Text: Hans-Peter Kurr / Foto: Archiv des Hamburgischen Kulturkontors
Welches Glück für eine begabte Bühnenautorin, die ihr Schwergewicht von der Kunst der Darstellung auf die des Schreibens verlegt und dadurch die Möglichkeit für sich entdeckt hat, autobiografische Erfahrungen in theatrale Formen zu fassen – wie die Schöpferin des „Jumpy“-Abends. Das hat mindestens zwei Vorteile: Erstens lässt sich das Problem „von der Seele schreiben“ und zweitens kann man dabei eine pädagogisch effiziente Botschaft versenden und der weit verbreiteten Lüge entgegenwirken, Theater könne gesellschaftlich nichts verändern …
So gelang es der Engländerin April de Angeles mit ihrer aktuellen bühnenmäßigen Aufarbeitung des uralten Themas: Generationenkonflikt, in diesem Fall zwischen Mutter und spätpubertärer, gleichwohl frühschwangerer Tochter unter dem erheiternden Titel „Jumpy“. Nach zahlreichen internationalen Erfolgen gelang ihr ein solcher auch am Ernst-Deutsch-Theater in Torsten Fischers geschickter Inszenierung als Deutsche Erstaufführung.
Dem Übersetzer Wolf Christian Schröder ist eine humorgesättigte, pointenreiche Übertragung ins Deutsche gelungen, die selbst den reichlich in die Länge gezogenen Handlungsfaden erdulden lässt, der sich spinnt zwischen den Vertretern der Erwachsenenwelt (Ulli Maier, Desirée Nick, Laszlo I. Kish, Markus Gertken) und der jungen Generation um die 16, die ihre Lebensphilosophie (noch) als „Fun haben“ beschreibt (Kristin Suckow, Susanne Jansen, Moritz Leu, Nico Ehrenteit).
Eine Entdeckung fasziniert: die soeben erst diplomierte Nachwuchs-Schauspielerin Ines Nieri in der Rolle der Tochter-Freundin Lindsay.

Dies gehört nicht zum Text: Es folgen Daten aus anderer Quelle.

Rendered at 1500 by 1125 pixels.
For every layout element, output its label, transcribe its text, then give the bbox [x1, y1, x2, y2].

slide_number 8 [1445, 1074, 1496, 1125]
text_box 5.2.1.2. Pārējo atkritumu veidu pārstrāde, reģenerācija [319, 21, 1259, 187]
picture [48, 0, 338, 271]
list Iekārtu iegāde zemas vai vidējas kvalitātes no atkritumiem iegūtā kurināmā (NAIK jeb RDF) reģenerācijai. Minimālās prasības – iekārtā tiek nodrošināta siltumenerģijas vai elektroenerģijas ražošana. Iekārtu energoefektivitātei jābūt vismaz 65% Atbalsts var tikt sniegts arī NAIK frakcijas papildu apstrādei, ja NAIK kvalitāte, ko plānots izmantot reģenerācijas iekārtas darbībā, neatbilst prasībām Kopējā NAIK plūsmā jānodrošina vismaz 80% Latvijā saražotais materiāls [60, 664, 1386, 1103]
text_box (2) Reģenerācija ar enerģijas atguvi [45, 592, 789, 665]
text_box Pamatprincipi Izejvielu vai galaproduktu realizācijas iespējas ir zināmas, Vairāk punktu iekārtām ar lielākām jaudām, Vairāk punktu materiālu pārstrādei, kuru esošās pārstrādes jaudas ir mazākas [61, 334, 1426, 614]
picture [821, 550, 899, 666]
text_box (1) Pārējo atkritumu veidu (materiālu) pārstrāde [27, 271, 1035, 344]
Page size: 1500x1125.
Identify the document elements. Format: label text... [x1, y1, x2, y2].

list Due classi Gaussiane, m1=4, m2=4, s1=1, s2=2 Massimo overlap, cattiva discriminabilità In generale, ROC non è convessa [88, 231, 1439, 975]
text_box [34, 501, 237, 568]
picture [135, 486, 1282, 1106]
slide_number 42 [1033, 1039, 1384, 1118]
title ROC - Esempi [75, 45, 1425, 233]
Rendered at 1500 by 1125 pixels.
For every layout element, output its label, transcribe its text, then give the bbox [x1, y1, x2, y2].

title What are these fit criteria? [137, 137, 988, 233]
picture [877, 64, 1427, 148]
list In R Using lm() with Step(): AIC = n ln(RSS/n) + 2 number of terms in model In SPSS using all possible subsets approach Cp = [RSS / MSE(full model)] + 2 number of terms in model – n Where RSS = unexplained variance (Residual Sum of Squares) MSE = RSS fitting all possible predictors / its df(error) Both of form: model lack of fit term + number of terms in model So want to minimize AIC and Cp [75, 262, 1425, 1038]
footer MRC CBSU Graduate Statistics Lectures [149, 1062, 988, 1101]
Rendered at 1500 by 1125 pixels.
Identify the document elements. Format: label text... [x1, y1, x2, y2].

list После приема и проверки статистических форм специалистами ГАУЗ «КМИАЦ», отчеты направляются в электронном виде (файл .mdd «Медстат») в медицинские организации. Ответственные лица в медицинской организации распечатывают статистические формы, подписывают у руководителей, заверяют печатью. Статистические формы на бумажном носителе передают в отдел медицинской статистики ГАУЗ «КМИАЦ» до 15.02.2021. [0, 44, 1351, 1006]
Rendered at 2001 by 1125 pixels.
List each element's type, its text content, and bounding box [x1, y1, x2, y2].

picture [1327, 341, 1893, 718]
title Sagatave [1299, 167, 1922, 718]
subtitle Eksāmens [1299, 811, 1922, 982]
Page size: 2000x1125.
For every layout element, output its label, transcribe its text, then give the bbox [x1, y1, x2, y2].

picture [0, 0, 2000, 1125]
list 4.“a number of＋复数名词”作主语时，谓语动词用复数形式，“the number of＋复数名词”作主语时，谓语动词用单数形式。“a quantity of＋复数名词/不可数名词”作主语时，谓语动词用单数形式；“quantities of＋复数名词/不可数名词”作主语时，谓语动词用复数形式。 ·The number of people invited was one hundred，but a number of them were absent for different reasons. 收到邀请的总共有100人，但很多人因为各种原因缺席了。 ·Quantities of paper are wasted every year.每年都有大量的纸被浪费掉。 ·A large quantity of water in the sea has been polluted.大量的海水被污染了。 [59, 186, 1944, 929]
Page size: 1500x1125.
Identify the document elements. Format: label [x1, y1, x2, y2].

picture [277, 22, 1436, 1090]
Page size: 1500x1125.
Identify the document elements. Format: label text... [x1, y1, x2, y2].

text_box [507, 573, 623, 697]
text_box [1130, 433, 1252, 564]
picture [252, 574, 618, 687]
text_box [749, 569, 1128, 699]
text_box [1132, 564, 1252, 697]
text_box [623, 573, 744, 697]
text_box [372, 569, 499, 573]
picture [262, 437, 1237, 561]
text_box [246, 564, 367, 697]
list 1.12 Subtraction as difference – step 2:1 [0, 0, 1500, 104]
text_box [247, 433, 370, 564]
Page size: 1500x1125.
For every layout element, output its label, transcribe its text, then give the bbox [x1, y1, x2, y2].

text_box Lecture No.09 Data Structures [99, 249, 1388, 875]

Eine ungewöhnliche Begabung, die durch ihre Bühnenpräsenz und ihre weit gefächerte Darstellungs-Skala von der ersten Minute dieses Theaterabends an auffällt als jemand, der offenbar intuitiv weiß, dass die Rechnungen des Schauspielberufes nur in seltenen Fällen glatt aufgehen, und dazu Mut und Bescheidenheit ebenso gehören wie aufrichtiges Wissen über die Grenzen des eigenen Sehwinkels.